Two months ago, the art and technology space Eyebeam opened what its director Roderick Schrock calls a “studio and community hub” in Bushwick, Brooklyn. This will now serve as its headquarters for a series of newly announced initiatives, residencies, fellowships and exhibitions announced for its 20th anniversary. Built around ideas of accessibility and inclusion, the programming is part of an overall strategy to transition from an incubator site for artists working with technology into a more publicly engaged space where “people can experience the work we do IRL [in real life] and URL”, a spokeswoman says.
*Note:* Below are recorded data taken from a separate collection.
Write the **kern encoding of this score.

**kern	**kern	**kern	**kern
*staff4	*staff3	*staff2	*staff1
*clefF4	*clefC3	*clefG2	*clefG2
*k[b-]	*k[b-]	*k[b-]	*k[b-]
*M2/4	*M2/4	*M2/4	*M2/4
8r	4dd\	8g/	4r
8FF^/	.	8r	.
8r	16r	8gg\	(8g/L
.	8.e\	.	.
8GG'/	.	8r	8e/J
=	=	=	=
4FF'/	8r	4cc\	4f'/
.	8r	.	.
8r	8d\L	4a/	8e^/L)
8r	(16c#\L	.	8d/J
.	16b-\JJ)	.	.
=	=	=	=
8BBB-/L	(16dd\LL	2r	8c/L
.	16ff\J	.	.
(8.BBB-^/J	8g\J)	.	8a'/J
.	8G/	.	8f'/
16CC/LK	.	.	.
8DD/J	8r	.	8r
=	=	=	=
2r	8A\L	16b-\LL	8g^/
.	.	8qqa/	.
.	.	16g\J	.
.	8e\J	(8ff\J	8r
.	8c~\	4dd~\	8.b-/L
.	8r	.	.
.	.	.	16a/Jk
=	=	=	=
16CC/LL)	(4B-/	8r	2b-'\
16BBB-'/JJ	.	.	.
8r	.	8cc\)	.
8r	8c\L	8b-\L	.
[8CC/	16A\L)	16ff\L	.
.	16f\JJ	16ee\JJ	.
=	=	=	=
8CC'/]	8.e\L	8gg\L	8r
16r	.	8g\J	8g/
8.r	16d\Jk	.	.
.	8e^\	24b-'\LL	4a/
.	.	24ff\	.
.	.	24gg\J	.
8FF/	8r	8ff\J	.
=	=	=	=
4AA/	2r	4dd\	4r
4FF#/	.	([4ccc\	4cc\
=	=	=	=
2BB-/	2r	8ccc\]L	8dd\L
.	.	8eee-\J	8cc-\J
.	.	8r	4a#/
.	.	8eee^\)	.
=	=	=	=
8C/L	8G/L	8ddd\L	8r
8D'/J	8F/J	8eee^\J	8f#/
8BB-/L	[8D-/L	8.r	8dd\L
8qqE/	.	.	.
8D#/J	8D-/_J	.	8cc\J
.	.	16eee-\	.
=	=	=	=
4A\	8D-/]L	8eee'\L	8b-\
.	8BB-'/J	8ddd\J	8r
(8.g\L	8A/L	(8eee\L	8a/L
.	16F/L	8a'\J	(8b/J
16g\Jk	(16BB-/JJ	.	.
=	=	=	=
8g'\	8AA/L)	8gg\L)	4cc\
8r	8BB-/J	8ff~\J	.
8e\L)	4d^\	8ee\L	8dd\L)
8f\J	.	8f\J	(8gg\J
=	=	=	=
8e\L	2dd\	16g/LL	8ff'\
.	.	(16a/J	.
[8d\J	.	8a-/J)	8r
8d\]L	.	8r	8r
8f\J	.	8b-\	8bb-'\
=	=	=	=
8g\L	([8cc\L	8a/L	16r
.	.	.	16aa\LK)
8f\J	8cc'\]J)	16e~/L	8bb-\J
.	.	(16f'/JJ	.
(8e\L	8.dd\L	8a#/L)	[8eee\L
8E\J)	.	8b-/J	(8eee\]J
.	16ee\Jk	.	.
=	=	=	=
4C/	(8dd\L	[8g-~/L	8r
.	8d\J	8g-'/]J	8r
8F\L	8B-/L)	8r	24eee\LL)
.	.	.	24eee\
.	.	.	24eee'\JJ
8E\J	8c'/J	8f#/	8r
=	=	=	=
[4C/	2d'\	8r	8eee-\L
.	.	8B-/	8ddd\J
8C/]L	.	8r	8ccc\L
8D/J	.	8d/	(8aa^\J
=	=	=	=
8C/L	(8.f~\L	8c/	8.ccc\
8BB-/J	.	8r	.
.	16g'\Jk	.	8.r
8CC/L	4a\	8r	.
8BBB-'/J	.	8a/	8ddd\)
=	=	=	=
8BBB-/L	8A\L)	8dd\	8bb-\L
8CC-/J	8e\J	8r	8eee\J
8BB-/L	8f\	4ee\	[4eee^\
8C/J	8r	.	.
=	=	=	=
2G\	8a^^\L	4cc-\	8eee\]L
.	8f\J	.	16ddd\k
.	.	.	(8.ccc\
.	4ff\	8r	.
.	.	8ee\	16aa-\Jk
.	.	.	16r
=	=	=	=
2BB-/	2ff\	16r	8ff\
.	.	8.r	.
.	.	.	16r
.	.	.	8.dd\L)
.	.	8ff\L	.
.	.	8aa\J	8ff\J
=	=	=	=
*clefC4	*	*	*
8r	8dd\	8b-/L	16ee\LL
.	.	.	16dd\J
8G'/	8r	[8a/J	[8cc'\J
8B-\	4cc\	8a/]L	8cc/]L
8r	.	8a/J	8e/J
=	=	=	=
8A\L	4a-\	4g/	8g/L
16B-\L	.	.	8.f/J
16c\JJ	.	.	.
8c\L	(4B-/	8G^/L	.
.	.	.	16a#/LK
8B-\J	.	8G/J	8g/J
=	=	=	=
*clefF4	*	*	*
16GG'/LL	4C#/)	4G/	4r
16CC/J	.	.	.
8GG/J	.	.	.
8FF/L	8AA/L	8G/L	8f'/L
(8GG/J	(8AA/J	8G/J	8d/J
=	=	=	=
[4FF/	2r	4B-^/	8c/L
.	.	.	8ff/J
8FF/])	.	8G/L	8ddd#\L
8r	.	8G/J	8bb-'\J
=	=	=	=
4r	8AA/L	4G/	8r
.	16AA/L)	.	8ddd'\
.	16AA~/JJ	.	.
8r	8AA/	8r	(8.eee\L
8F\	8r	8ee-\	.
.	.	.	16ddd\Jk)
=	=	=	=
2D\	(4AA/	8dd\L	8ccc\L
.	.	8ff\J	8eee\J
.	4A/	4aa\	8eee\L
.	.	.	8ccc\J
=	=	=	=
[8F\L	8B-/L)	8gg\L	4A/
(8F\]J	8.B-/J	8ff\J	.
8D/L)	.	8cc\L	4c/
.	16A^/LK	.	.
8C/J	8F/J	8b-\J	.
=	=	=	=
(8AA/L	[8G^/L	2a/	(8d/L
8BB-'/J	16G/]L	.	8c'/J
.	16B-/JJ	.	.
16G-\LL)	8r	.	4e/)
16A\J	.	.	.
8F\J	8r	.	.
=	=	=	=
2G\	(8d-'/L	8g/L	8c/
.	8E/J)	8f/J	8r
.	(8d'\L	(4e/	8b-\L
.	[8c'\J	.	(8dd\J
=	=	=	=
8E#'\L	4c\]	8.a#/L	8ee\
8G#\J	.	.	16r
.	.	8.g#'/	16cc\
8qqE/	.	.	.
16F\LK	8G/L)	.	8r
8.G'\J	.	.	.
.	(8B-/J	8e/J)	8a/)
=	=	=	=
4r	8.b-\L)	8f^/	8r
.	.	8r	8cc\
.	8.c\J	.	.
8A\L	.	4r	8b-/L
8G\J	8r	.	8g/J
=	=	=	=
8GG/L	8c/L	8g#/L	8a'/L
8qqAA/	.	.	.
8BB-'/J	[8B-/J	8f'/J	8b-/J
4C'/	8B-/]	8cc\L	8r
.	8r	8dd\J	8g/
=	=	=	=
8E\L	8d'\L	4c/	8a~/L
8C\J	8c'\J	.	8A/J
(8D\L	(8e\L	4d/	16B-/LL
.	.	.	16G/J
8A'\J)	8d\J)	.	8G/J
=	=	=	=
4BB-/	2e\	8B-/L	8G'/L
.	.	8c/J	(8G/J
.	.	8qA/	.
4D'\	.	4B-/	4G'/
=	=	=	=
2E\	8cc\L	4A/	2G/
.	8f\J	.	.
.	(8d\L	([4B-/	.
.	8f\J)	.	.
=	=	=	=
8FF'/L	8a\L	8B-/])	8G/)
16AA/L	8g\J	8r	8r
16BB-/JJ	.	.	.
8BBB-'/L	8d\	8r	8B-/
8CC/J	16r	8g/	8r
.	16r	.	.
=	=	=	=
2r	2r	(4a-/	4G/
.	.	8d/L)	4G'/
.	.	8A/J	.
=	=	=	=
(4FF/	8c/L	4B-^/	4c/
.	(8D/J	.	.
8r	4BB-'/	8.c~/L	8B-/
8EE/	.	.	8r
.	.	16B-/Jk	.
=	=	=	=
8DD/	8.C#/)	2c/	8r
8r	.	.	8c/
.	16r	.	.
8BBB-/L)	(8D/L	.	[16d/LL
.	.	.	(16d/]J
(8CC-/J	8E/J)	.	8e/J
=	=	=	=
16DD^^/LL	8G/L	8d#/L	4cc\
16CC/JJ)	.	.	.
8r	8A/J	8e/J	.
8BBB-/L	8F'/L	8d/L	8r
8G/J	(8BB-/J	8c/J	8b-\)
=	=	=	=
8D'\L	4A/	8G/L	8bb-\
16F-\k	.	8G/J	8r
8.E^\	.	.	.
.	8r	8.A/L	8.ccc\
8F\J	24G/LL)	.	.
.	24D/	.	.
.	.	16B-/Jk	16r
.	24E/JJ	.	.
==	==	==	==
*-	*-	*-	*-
This year’s events include the new online discussion series The Forecast, Welcome Wednesdays, a “happy hour” for current and former Eyebeam artists to share work and experiment, the Eyebeam Assembly, its first major public program for invited speaker, and Access, a year-long residency with an open call for applications, the third in a trilogy that began with Power in 2016 and Trust in 2017. “Post-net neutrality, if there was ever a time to consciously reimagine what we want [accessibility] to be, we better get on it,” Schrock says of this year’s theme.
Schrock says that “artist residents and alumni are engines of the community” and that “Bushwick is at the center of this triangle where so much of our community is located”. Included in those engaged Eyebeam alumni are Heather Dewey-Hagborg and Addie Wagenknech, who in 2016 founded REFRESH, “an inclusive and politically engaged platform”, according to the organisation’s website, aimed at feminist, queer and historically marginalised artists who work in art, science and technology. REFRESH was spurred by the glaring gender inequality in the recipients of the Prix Ars Electronica Golden Nica, the leading Austrian prize for new media artists. Now, the group is partnering with Eyebeam on a series of joint ventures under the umbrella title Refiguring the Future. These include a three-day symposium with performances, workshops and public talks, a two-year curatorial fellowship (the recipient of which is yet be announced), and an exhibition in 2019.